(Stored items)
--*--

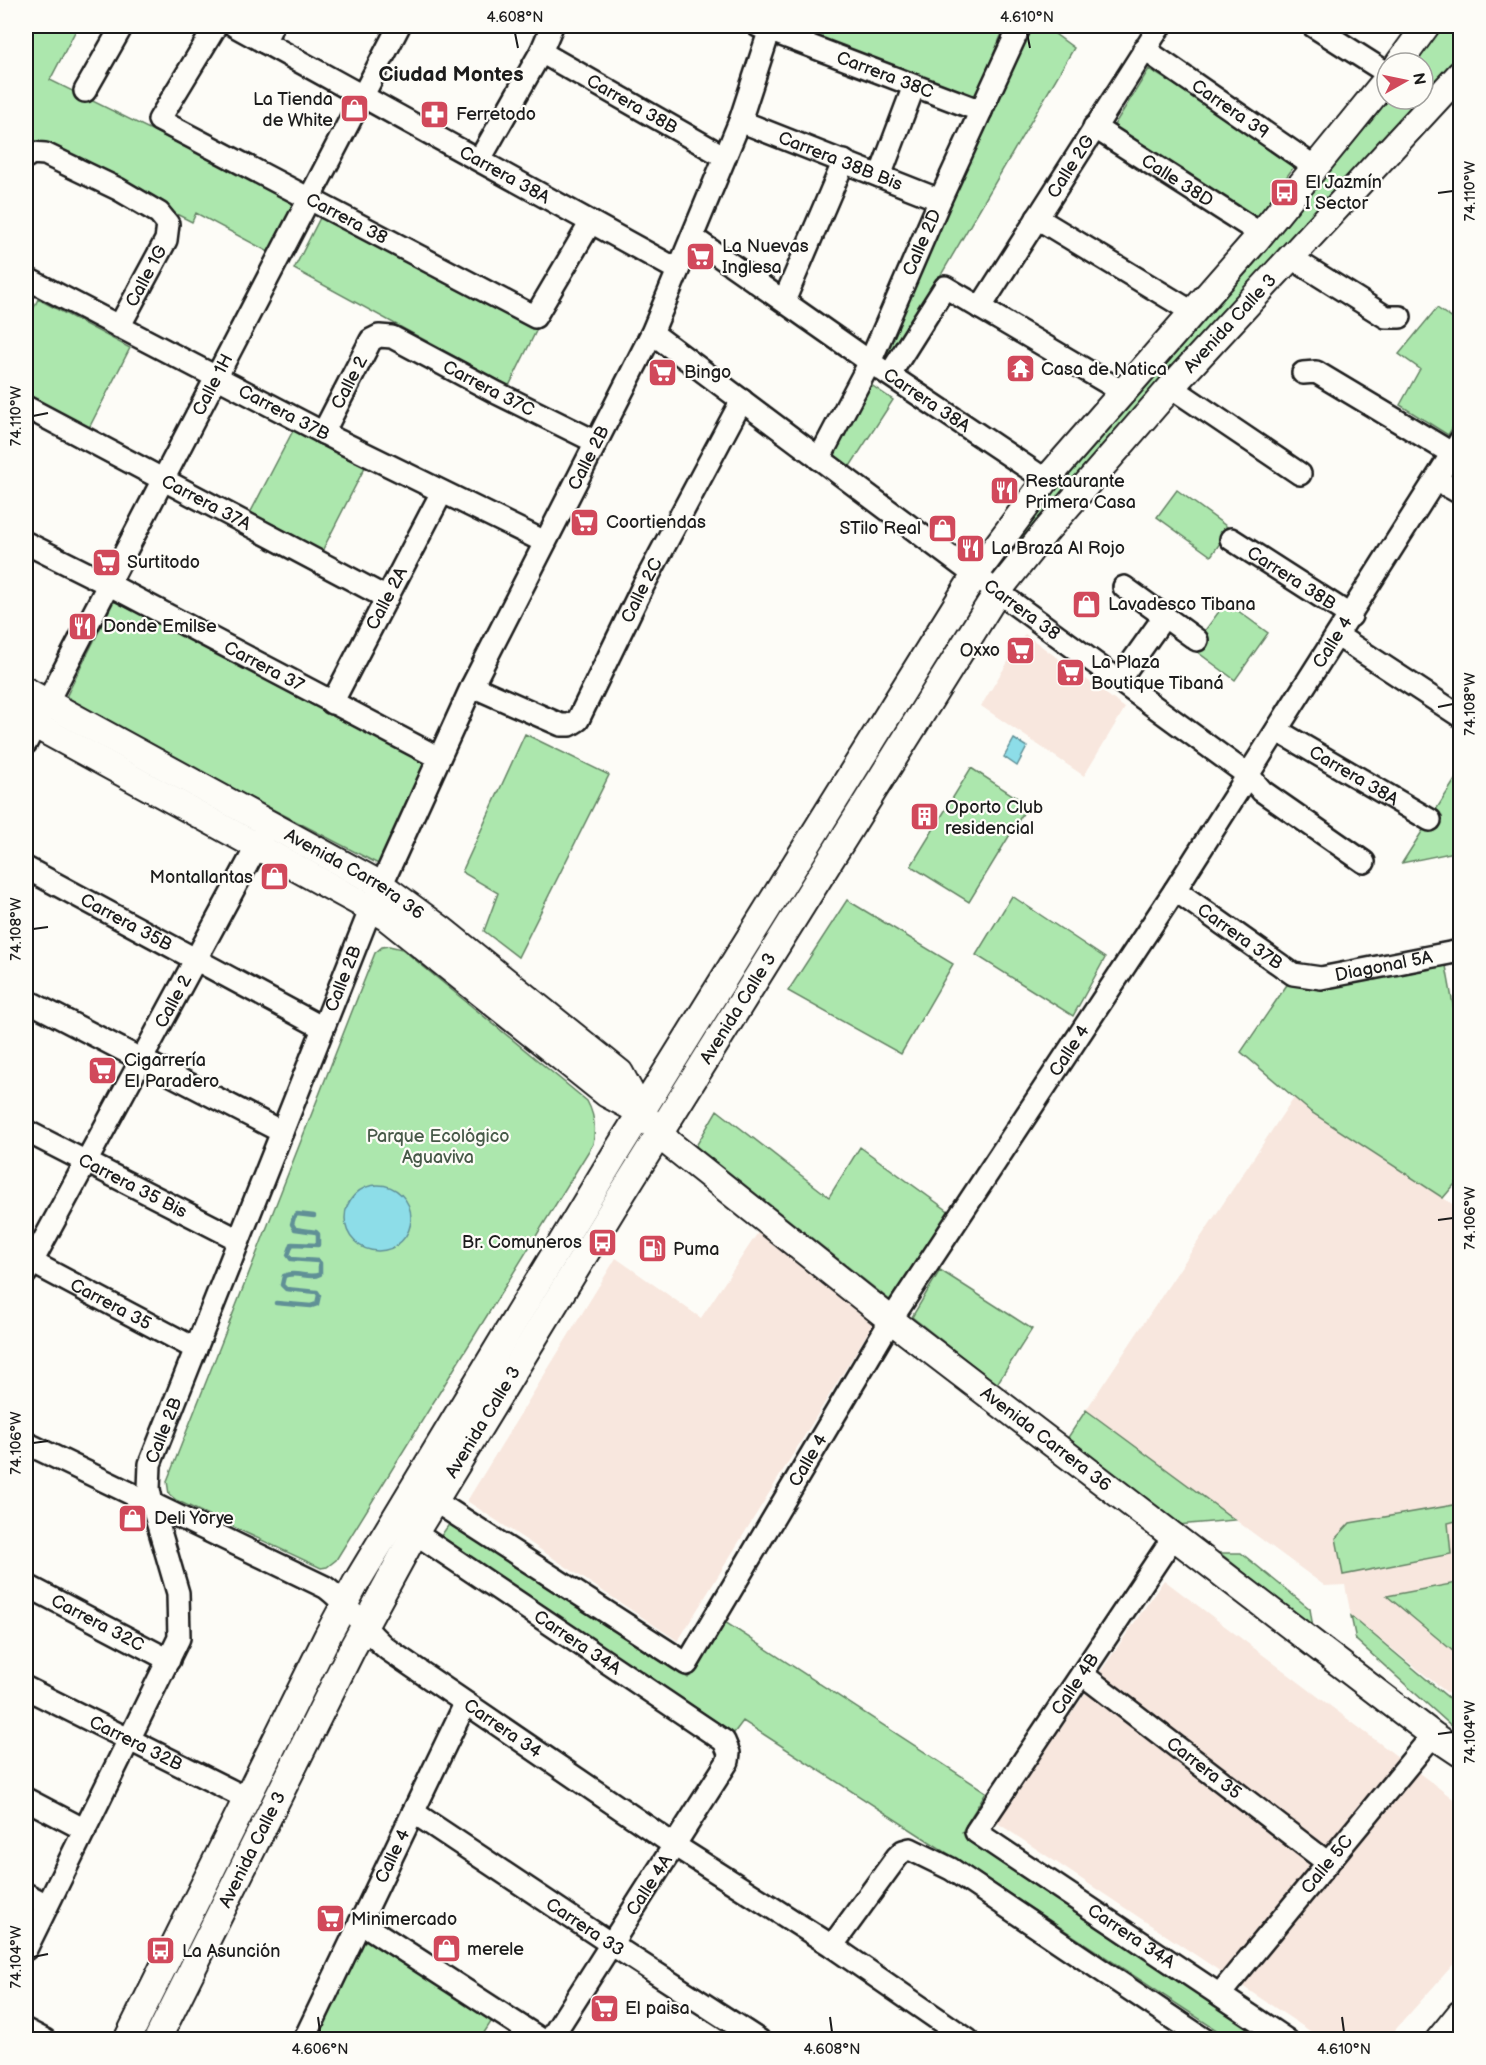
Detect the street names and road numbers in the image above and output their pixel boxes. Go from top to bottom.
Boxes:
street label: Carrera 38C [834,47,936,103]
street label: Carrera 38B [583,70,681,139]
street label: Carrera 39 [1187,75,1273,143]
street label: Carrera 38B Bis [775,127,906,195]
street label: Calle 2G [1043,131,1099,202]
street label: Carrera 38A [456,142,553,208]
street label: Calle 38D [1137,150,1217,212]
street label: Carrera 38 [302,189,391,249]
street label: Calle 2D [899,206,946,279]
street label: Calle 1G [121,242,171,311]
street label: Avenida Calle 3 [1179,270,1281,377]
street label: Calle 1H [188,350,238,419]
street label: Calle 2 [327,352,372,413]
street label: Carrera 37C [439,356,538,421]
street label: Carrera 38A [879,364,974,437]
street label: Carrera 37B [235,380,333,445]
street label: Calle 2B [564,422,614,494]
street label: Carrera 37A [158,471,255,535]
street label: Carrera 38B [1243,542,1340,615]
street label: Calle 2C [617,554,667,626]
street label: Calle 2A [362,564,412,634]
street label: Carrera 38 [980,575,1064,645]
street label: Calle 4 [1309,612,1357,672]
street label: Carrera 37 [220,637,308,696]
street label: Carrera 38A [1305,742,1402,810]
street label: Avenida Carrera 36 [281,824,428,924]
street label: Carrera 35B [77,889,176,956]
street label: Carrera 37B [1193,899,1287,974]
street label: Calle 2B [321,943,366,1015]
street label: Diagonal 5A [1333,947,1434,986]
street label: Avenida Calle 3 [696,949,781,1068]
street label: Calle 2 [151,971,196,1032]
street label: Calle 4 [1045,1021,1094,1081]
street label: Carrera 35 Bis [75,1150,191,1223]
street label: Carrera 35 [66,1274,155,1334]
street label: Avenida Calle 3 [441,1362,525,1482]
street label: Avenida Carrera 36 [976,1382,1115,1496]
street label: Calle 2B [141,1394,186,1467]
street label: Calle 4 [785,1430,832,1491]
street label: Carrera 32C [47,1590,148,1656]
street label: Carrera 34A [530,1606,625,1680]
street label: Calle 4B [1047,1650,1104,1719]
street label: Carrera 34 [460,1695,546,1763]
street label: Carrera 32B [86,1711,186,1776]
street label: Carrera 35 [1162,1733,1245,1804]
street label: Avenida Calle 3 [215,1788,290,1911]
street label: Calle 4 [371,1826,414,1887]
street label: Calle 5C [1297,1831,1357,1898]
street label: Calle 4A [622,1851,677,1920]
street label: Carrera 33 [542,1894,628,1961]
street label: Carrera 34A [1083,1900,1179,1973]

--*--

TASK ITEM:
Leaving pictures aside, write out each record above exactly as given.

SOLUTION TO THIS TASK:
Detect the street names and road numbers in the image above and output their pixel boxes. Go from top to bottom.
Boxes:
street label: Carrera 38C [834,47,936,103]
street label: Carrera 38B [583,70,681,139]
street label: Carrera 39 [1187,75,1273,143]
street label: Carrera 38B Bis [775,127,906,195]
street label: Calle 2G [1043,131,1099,202]
street label: Carrera 38A [456,142,553,208]
street label: Calle 38D [1137,150,1217,212]
street label: Carrera 38 [302,189,391,249]
street label: Calle 2D [899,206,946,279]
street label: Calle 1G [121,242,171,311]
street label: Avenida Calle 3 [1179,270,1281,377]
street label: Calle 1H [188,350,238,419]
street label: Calle 2 [327,352,372,413]
street label: Carrera 37C [439,356,538,421]
street label: Carrera 38A [879,364,974,437]
street label: Carrera 37B [235,380,333,445]
street label: Calle 2B [564,422,614,494]
street label: Carrera 37A [158,471,255,535]
street label: Carrera 38B [1243,542,1340,615]
street label: Calle 2C [617,554,667,626]
street label: Calle 2A [362,564,412,634]
street label: Carrera 38 [980,575,1064,645]
street label: Calle 4 [1309,612,1357,672]
street label: Carrera 37 [220,637,308,696]
street label: Carrera 38A [1305,742,1402,810]
street label: Avenida Carrera 36 [281,824,428,924]
street label: Carrera 35B [77,889,176,956]
street label: Carrera 37B [1193,899,1287,974]
street label: Calle 2B [321,943,366,1015]
street label: Diagonal 5A [1333,947,1434,986]
street label: Avenida Calle 3 [696,949,781,1068]
street label: Calle 2 [151,971,196,1032]
street label: Calle 4 [1045,1021,1094,1081]
street label: Carrera 35 Bis [75,1150,191,1223]
street label: Carrera 35 [66,1274,155,1334]
street label: Avenida Calle 3 [441,1362,525,1482]
street label: Avenida Carrera 36 [976,1382,1115,1496]
street label: Calle 2B [141,1394,186,1467]
street label: Calle 4 [785,1430,832,1491]
street label: Carrera 32C [47,1590,148,1656]
street label: Carrera 34A [530,1606,625,1680]
street label: Calle 4B [1047,1650,1104,1719]
street label: Carrera 34 [460,1695,546,1763]
street label: Carrera 32B [86,1711,186,1776]
street label: Carrera 35 [1162,1733,1245,1804]
street label: Avenida Calle 3 [215,1788,290,1911]
street label: Calle 4 [371,1826,414,1887]
street label: Calle 5C [1297,1831,1357,1898]
street label: Calle 4A [622,1851,677,1920]
street label: Carrera 33 [542,1894,628,1961]
street label: Carrera 34A [1083,1900,1179,1973]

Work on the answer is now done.